Despite Covid-19, impact on business vacancies in Dubai’s office market remains low as average rents fall by 7%.
Average office rents in Dubai fell by seven percent in the second quarter of the year as owners looked to consolidate space and save money in light of the economic crisis caused by the Covid-19 pandemic.
According to the Dubai Office Market Update for Q2 2020, released by Knight Frank Middle East, prime office rents across Dubai fell 6.8 percent in the year to Q2 2020, whilst Grade A and citywide rents fell by 5.9 percent and 7.8 percent respectively over the same period.
Average prime rents across Dubai were recorded at AED 208/sq.ft., average Grade A rents at AED 131/sq.ft. and average citywide rents at AED 103/sq.ft.
The report said that over the latter stages of the last quarter, while the level of occupier requirements has increased, the majority of activity was centred on consolidation of space or as a cost saving measure, or a combination of both.
It was also revealed that, in some cases, landlords were willing to consider rent reviews.
Market wide vacancy in Dubai’s office market registered at 18.7 percent as at Q2 2020, down marginally from 18.8 percent in Q4 2019.
The report said: “Whilst currently vacancy in most prime projects remains relatively low, over the course of the year as additional supply is delivered we are likely to witnesses the prime vacancy rate increase.”
Currently there are estimated to be 29 active projects within Dubai, estimated to be worth $4.85 billion, with delivery dates up to 2024, which are either being executed or in the study or design phase.
According to data from the Dubai Statistics Centre the emirate’s GDP grew by 2.2 percent in 2019, up from 2.1 percent in 2018. However, as a result of the Covid-19 pandemic on global economic activity, Dubai’s GDP is expected to contract by as much as 7.4 percent in 2020.
While forecasts from Oxford Economics suggest Dubai’s GDP is not expected to return to its 2019 level before 2022.

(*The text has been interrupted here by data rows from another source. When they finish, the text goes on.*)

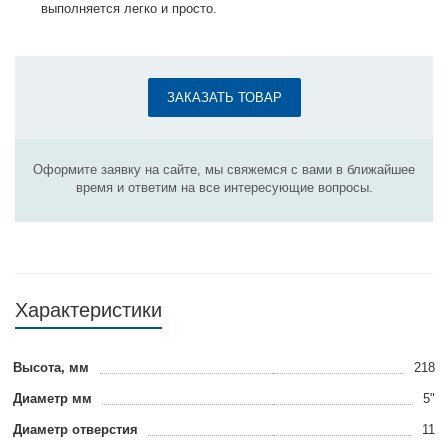
выполняется легко и просто.
ЗАКАЗАТЬ ТОВАР
Оформите заявку на сайте, мы свяжемся с вами в ближайшее
время и ответим на все интересующие вопросы.
Характеристики
Высота, мм
218
Диаметр мм
5"
Диаметр отверстия
11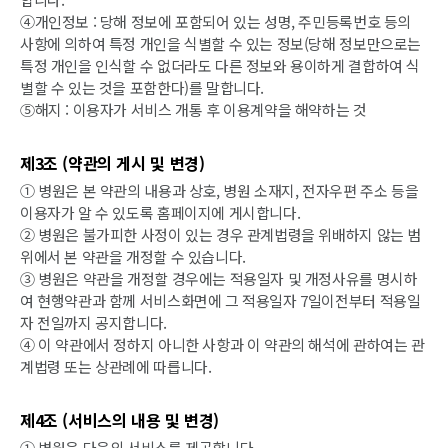
④개인정보 : 당해 정보에 포함되어 있는 성명, 주민등록번호 등의
사항에 의하여 특정 개인을 식별할 수 있는 정보(당해 정보만으로는
특정 개인을 인식할 수 없더라도 다른 정보와 용이하게 결합하여 식
별할 수 있는 것을 포함한다)를 말합니다.
⑤해지 : 이용자가 서비스 개통 후 이용계약을 해약하는 것
제3조 (약관의 게시 및 변경)
① 병원은 본 약관의 내용과 상호, 병원 소재지, 전자우편 주소 등을
이용자가 알 수 있도록 홈페이지에 게시합니다.
② 병원은 불가피한 사정이 있는 경우 관계법령을 위배하지 않는 범
위에서 본 약관을 개정할 수 있습니다.
③ 병원은 약관을 개정할 경우에는 적용일자 및 개정사유를 명시하
여 현행약관과 함께 서비스화면에 그 적용일자 7일이전부터 적용일
자 전일까지 공지합니다.
④ 이 약관에서 정하지 아니한 사항과 이 약관의 해석에 관하여는 관
계법령 또는 상관례에 따릅니다.
제4조 (서비스의 내용 및 변경)
① 병원은 다음의 서비스를 제공합니다.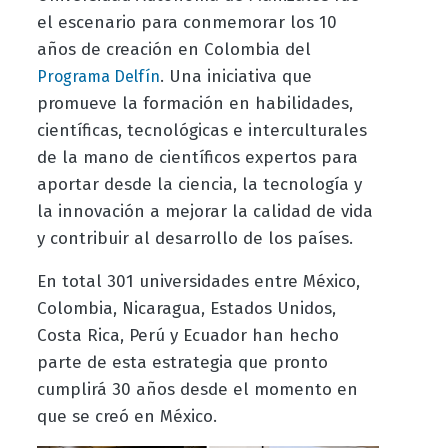
el escenario para conmemorar los 10
años de creación en Colombia del
. Una iniciativa que
Programa Delfín
promueve la formación en habilidades,
científicas, tecnológicas e interculturales
de la mano de científicos expertos para
aportar desde la ciencia, la tecnología y
la innovación a mejorar la calidad de vida
y contribuir al desarrollo de los países.
En total 301 universidades entre México,
Colombia, Nicaragua, Estados Unidos,
Costa Rica, Perú y Ecuador han hecho
parte de esta estrategia que pronto
cumplirá 30 años desde el momento en
que se creó en México.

Taimur Khan, associate partner, Knight Frank Middle East, said: “The depth of the contraction and rate of recovery will be dependent on the rate at which the global economy and global mobility returns to some form of normality.
“These factors will underpin demand and activity in the hydrocarbon, travel and tourism and wholesale and retail trade sectors, which all have direct or indirect impacts on Dubai’s economy.”